“I ended up closing my practice”: attacks on doctors on the rise

Hypertension more than 8 million people are unaware of their

“It was too much aggression!” After sixteen years of practice in the same office, in the XVIᵉ arrondissement of Marseille, Dr. Saïd Ouichou ended up going out of business. In September 2022, while he is in consultation, the doctor must stop to calm a patient who has burst into his waiting room. “The man demanded to be taken care of immediately, he was screaming as he knocked on the door of my office, says, still shocked, the Marseille practitioner. I asked him to wait, but he wanted to hit me. Fortunately , the other patients intervened.” For Dr. Ouichou, this aggression, far from being the first, is one too many.

Until he returned his premises, he had chosen not to have the bottom of his front door repaired, cracked by the kick of a patient exasperated at having been taken care of fifteen minutes after his hour. of appointment. “I had left it as a symbol, to remind people of what their actions can lead to,” he confided to L’Express. Just like his pair of glasses broken by a patient unhappy to have to wait her turn. “I had always promised myself to leave the day when I no longer felt safe, and that day has come,” he adds.

23% more attacks in one year

Among doctors and nursing staff, the case of Saïd Ouichou is far from being an exception. According to one study published Tuesday, May 23 by the National Council of the Order of Physicians, the observatory for the safety of doctors notes an increase in declared attacks in 2022. In the space of one year, between 2021 and 2022, violence against physicians increased by 23%. This report is also the sad echo of current events. On the night of Monday to Tuesday, a nurse died after a knife attack at her workplace, within the Reims University Hospital, by a man suffering from psychiatric disorders.

“The aggression of a carer is unspeakable, inadmissible”, declared the Minister of Health, François Braun, during the annual Salon of the Hospital Federation of France (FHF), where a minute of silence was observed. “The time is now for meditation.” The minister, who went to the Reims hospital on Monday evening, assured that a meeting would be organized during the week with professionals in the sector, in order to implement “all the useful measures to preserve safety. and preserve the lives of our caregivers”. François Braun also asked for a minute of silence to be held in all hospitals on Wednesday.

A record of violence since the creation of the security observatory in 2003

In 2021, 1,009 declarations of acts of violence had been made to the observatory for the safety of doctors. In 2022, the organization has 1,244. A record since its creation twenty years ago. In 2003, for the first year of analysis, there were 638 declarations. In the opinion of Dr. Saïd Ouichou, however spectacular these figures are, the trend is “largely underestimated”, because not all doctors declare the violence they suffer.

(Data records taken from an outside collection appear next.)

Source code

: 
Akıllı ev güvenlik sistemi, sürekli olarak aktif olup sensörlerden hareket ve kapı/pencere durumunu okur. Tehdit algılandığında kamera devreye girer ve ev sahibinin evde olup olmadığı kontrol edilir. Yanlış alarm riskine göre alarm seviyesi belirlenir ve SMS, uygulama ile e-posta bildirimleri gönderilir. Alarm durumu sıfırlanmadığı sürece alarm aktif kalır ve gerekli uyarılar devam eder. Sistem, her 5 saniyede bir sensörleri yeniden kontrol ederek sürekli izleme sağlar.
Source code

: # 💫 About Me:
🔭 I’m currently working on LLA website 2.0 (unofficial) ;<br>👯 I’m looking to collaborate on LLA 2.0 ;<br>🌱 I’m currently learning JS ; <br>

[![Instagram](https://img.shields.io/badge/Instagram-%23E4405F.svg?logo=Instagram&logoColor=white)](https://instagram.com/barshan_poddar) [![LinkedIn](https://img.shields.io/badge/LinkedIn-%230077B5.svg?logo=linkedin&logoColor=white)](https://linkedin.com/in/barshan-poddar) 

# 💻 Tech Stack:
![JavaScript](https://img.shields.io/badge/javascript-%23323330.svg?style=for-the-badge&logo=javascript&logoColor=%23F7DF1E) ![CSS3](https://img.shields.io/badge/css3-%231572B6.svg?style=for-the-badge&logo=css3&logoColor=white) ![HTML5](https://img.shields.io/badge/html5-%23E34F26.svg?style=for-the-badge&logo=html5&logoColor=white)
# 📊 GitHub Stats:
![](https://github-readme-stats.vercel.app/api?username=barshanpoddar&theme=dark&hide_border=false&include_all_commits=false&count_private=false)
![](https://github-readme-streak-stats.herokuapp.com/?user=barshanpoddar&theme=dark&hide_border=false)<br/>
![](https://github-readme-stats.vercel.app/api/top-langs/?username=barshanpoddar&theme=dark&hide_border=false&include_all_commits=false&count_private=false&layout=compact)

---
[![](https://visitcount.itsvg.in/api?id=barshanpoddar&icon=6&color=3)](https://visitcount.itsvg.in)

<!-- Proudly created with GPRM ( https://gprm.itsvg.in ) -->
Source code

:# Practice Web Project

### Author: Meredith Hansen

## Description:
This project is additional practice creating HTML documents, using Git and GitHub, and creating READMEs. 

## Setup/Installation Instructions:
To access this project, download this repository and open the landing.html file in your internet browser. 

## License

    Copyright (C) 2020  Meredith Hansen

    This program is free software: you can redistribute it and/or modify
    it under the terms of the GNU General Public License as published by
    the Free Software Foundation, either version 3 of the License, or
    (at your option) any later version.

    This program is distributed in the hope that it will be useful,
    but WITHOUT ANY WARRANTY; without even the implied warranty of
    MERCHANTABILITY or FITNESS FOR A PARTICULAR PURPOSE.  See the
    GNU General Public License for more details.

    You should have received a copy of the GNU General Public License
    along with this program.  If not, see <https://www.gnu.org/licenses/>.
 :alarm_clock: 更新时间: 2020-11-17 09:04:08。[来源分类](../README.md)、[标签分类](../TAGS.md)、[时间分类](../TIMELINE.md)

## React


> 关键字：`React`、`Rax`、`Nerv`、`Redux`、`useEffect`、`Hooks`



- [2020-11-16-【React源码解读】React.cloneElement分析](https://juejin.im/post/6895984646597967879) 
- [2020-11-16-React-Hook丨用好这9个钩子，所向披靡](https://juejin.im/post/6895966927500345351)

Faced with these attacks, GPs are on the front line. In the report, they represent 71% of declarations, compared to 60% in 2021. According to the observatory for the safety of doctors, it is also practitioners in city centers who are the most affected by this violence. 56% of incidents are recorded there, compared to 21% in rural areas and 19% in suburbs. Female GPs (representing 56% of victims) are more affected than men (44%). In addition, medical specialists are not spared, first and foremost psychiatrists, cardiologists and obstetrician-gynecologists.

The health system in question?

Attending physician of nearly 2,000 patients in Marseille, Dr Ouichou has not abandoned city medicine. If he closed his practice, where he practiced alone, he moved 3 kilometers further in a room he shares with other practitioners. A pledge of security. According to him, the dissatisfaction and violence of the patients stem from a health system out of breath. “I do not condone violence, but sometimes when we refuse a person who has just been rejected three times before, it creates a certain frustration, an irritation, of which we are the receptacle.”

73% of declaring physicians testify to verbal attacks and threats. “Verbal aggression is every other day,” regrets Dr. Saïd Ouichou. In addition, 10% said they had been victims of theft or attempted theft, while 7% reported a physical assault. In 6% of the cases reported to the observatory, the incident also resulted in the victim being totally incapacitated for work (ITT) for at least three days. Regarding the reasons for this violence, 33% are linked to a reproach relating to care, while 20% are linked to a refusal to prescribe a particular drug or sick leave. 10% to a waiting time deemed too long.

Faced with so much violence, few doctors take legal action on their aggression. Only 30% of the declarants of the survey of the observatory of the safety of doctors filed a complaint and 6% filed a handrail. In question, according to Dr. Ouichou: “Long processes that do not succeed or little.” He filed a complaint no less than four times, including one for death threats and another for physical assault. “All have been closed without further action,” he laments. And to conclude: “Insulting or attacking a doctor must be taken more seriously by the police and the justice system, and this also involves a political posture.”